Former Buenos Aires Cardinal Jorge Mario Bergoglio was elected Pope in March with the agreement among the cardinal-electors that he would reform the scandal-prone Vatican City and the Catholic Church.

As part of the broad reforms that Pope Francis is introducing in the scandal-ridden Roman Catholic Church, the pontiff issued on Thursday a Motu Proprio through an Apostolic Letter.

The document changes the Holy See laws and names sexual abuse of children as a specific crime. The Vatican would also implement international anti-money laundering rules in the hope of ending years of financial scandal hounding the Catholic Church. It also criminalised leaks of Vatican information.

With the amendment, child prostitution, sexual violence and sexual relations with children and child pornography are included in a wider definition of crimes against minors. Covered by the new law are both clergy and lay people who live and work in Vatican City.

With the reform, a minor is defined as anyone below 18 and Vatican prosecutors are allow to file a case against an erring clergy or layman on his own even if the victim or guardians opt not to file a criminal complaint.

It is different from the canon law that covers the Catholic Church worldwide. With the issuance of the Apostolic Letter, Vatican's penal code based on the 1889 Italian code is updated to reflect the Church's signing of international treaties as the UN Convention on the Rights of the Child.
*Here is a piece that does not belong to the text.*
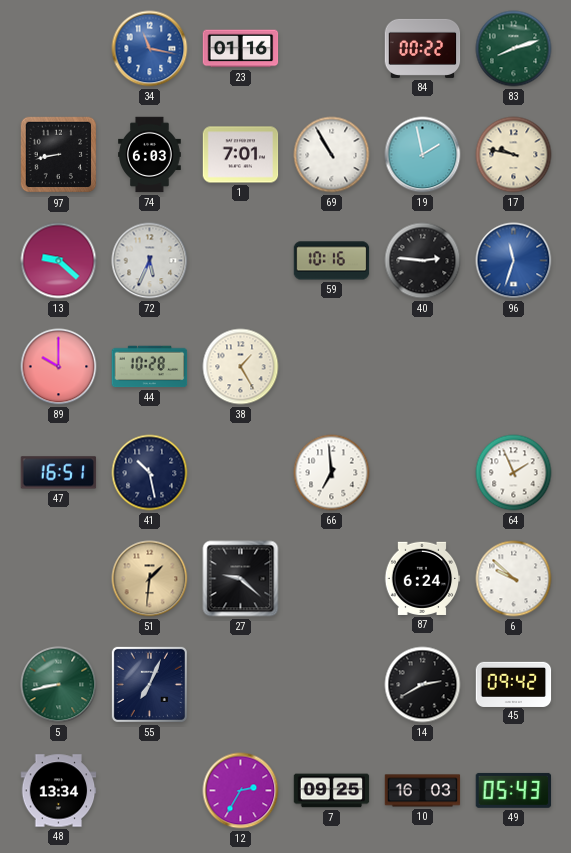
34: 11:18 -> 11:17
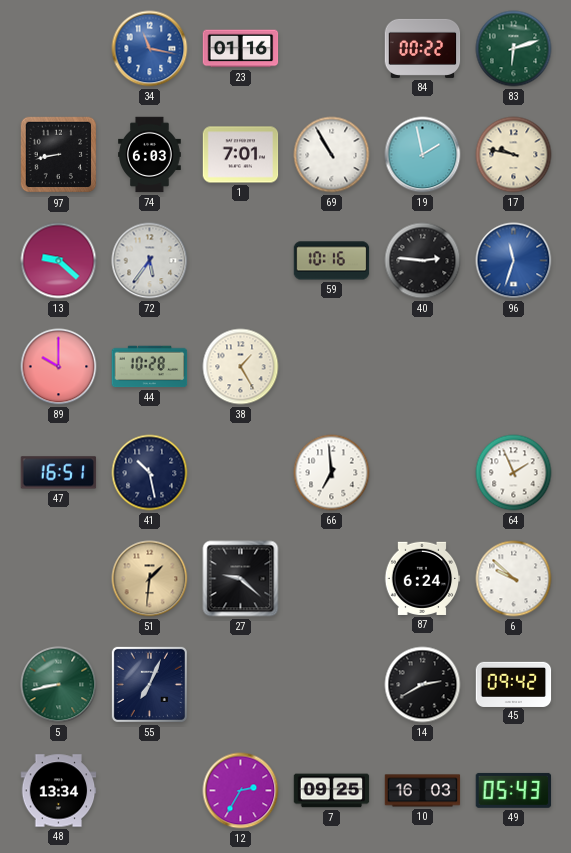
83: 8:12 -> 6:12
72: 5:34 -> 5:36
The Apostolic Letter also renews Vatican's commitment to international conventions against global crimes like money laundering and terrorism and extends the criminal liability of officers and employees of the Roman Curia that would make them answerable to crimes even if committed outside Vatican.

For breaching Vatican confidentially, violators who disclose or receive confidential information or documentation could be jailed from six months to two years and fined $2,500. If the materials leaked involve fundamental interest of the Church or its diplomatic relations with other nations, the penalty could be up to eight years prison term.
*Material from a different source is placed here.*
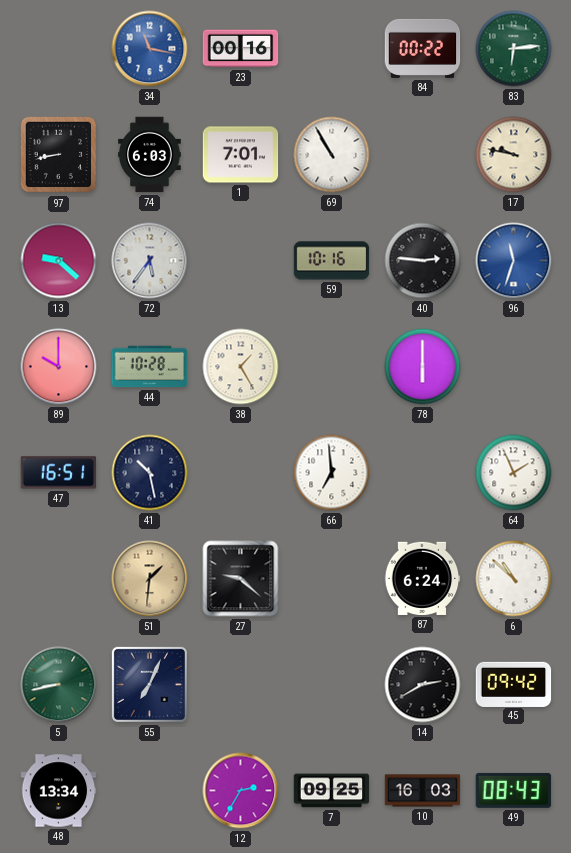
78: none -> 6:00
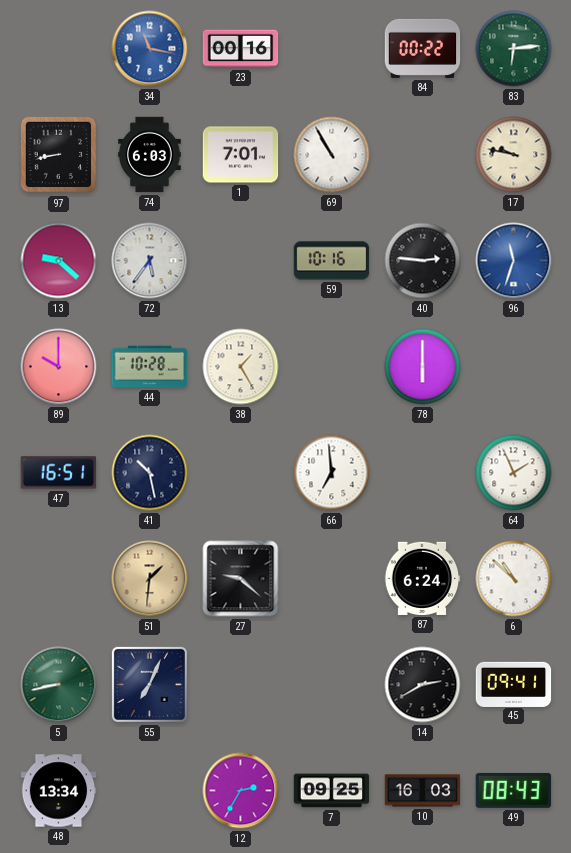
45: 09:42 -> 09:41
It would be recalled that a former butler of Pope Emeritus XVI was arrested for stealing documents and leaking them, but the former pope forgave him.

Even before he issued the Motu Proprio, Pope Francis appointed an advisory board made up of cardinals that would reform the Curia and has opened a special panel to find was to reform the Vatican bank which was again implicated two weeks ago with the arrest of a Vatican monsignor for smuggling euro to Italy from Switzerland.